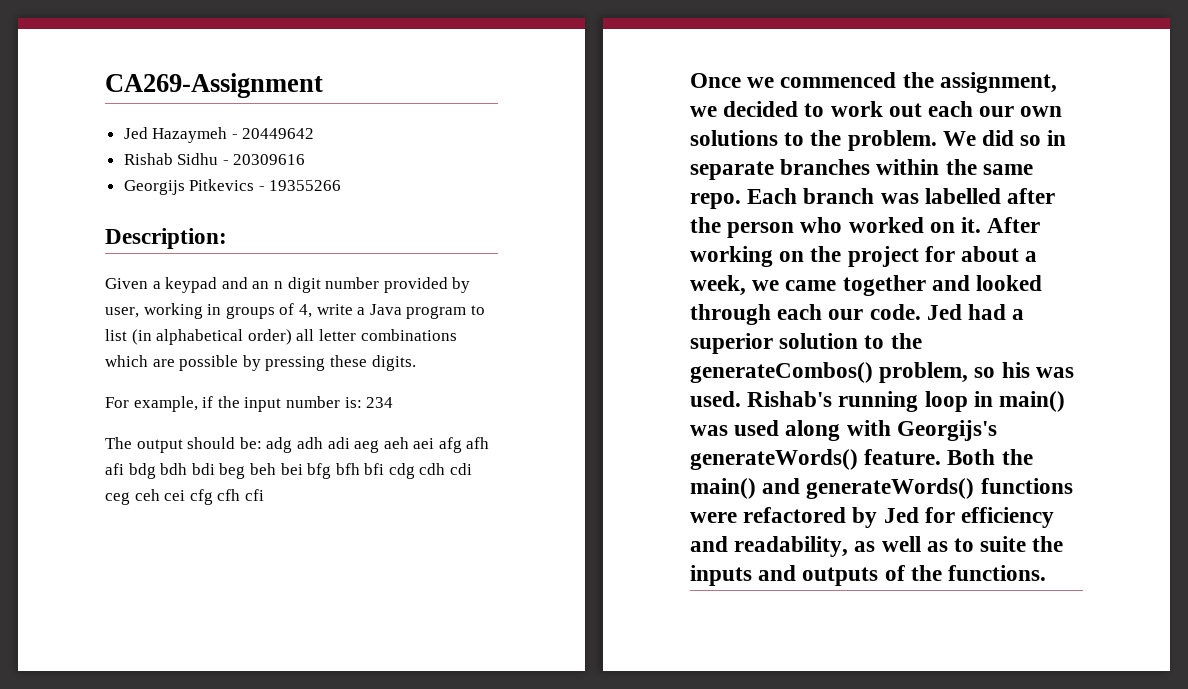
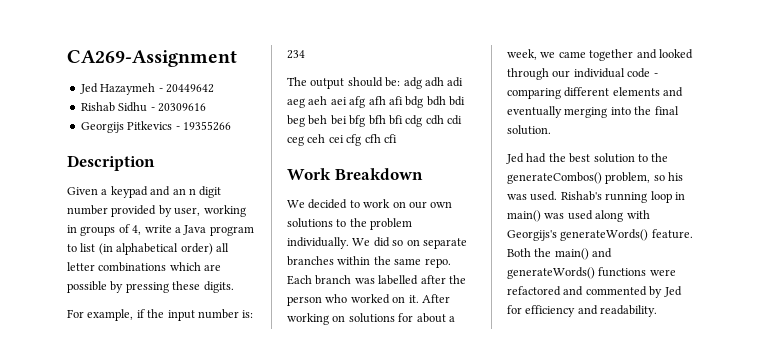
[105,228,227,249] Description: -> [67,155,155,171] Description
[690,72,1057,93] [690,106,717,117] Once we commenced the assignment, we -> [287,168,423,180] [287,200,305,208] Work Breakdown // We
[888,101,974,117] out each -> [392,201,406,208] on
[847,130,937,151] problem. -> [370,218,413,230] [287,237,349,249] problem individually.
[1047,130,1067,146] in -> [406,239,420,246] on
[810,246,919,267] the project -> [348,313,395,323] solutions
[777,304,1025,320] [690,333,773,354] each our code. Jed had a superior -> [552,68,658,78] [507,87,684,99] [507,106,679,118] [507,125,551,135] [506,153,591,164] our individual code - comparing different elements and eventually merging into the final solution. // Jed had the best
(847, 515) none -> [563,286,647,296] and commented
[734,536,1064,557] [690,565,1047,586] readability, as well as to suite the inputs and outputs of the functions. -> [600,305,658,317] readability.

----------

Repeat the records above exactly, leaving out any pictures they contain.

__Worked solution__
[105,228,227,249] Description: -> [67,155,155,171] Description
[690,72,1057,93] [690,106,717,117] Once we commenced the assignment, we -> [287,168,423,180] [287,200,305,208] Work Breakdown // We
[888,101,974,117] out each -> [392,201,406,208] on
[847,130,937,151] problem. -> [370,218,413,230] [287,237,349,249] problem individually.
[1047,130,1067,146] in -> [406,239,420,246] on
[810,246,919,267] the project -> [348,313,395,323] solutions
[777,304,1025,320] [690,333,773,354] each our code. Jed had a superior -> [552,68,658,78] [507,87,684,99] [507,106,679,118] [507,125,551,135] [506,153,591,164] our individual code - comparing different elements and eventually merging into the final solution. // Jed had the best
(847, 515) none -> [563,286,647,296] and commented
[734,536,1064,557] [690,565,1047,586] readability, as well as to suite the inputs and outputs of the functions. -> [600,305,658,317] readability.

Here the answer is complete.